Yesterday, a friend of mine had her world turned completely destroyed.  I use the word friend loosely as we were friends in high school, but ran in different circles and if it wasn’t for Facebook would probably never “talk”.  Regardless of how close we aren’t–she still is someone who matter to me in the sense that we live in a “village.”  I think that is the beauty of social media–it allows us to connect with others and rebuild the village.  Even if the support or friendship is only cursory–it still matters.

Yesterday my friend’s husband was killed in a traffic accident on his regular commute to work.  He swerved to avoid hitting a dead deer in the middle of the lane, lost control and hit a concrete pillar of an overpass.  A senseless tragedy has left this woman and her teen-aged sons completely devastated.

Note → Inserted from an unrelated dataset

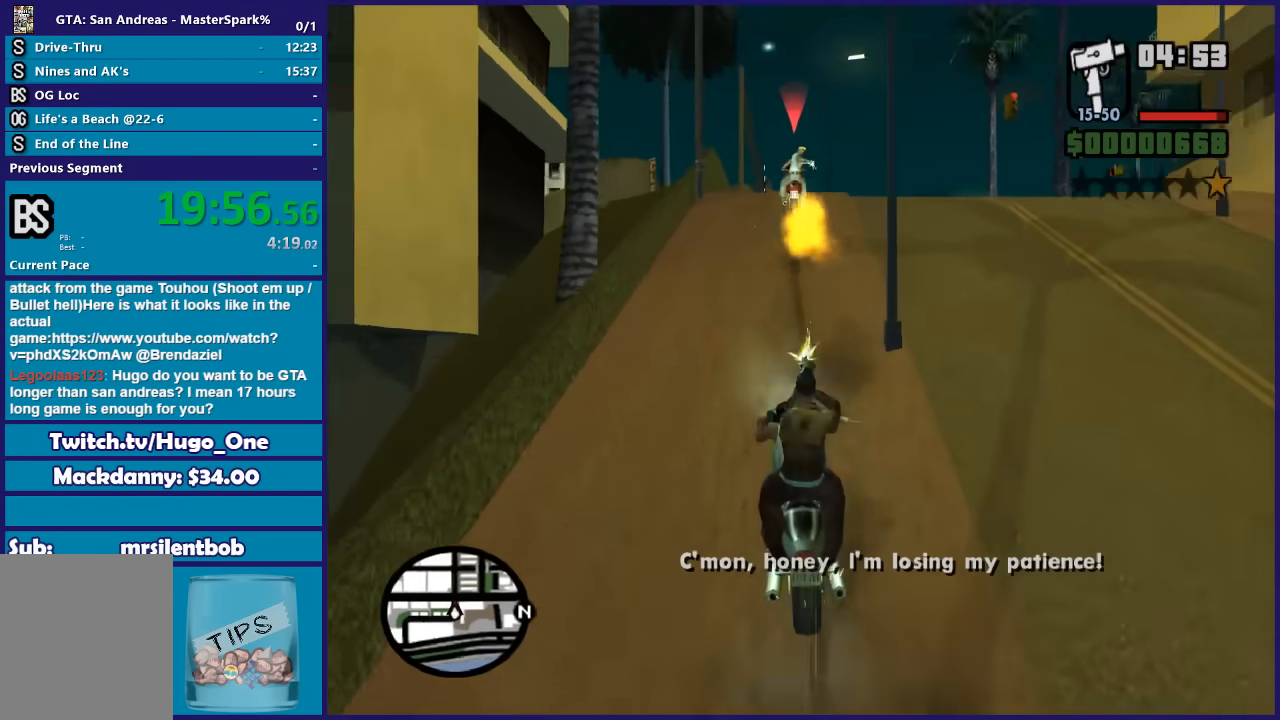
{"buttons": ["R2"], "left_stick": "up", "right_stick": "down-left", "button_events": []}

I cried this morning as I read her glorious tribute to the love of her life and the father of her children.  I thought of my own children and my own husband.  I thanked the universe for all of my blessings.  I thanked the universe that I have my husband to hug tonight and wake up to in the morning (even on those days he drives me completely insane) because I don’t know that I could manage the alternative.

So, today I curse the universe for taking away a father, a son, a husband and a best friend, but at the same time thank the universe that I still have mine.

Life is too short and I need to remember to not take any moments for granted.  Because in a blink of an eye they could be gone.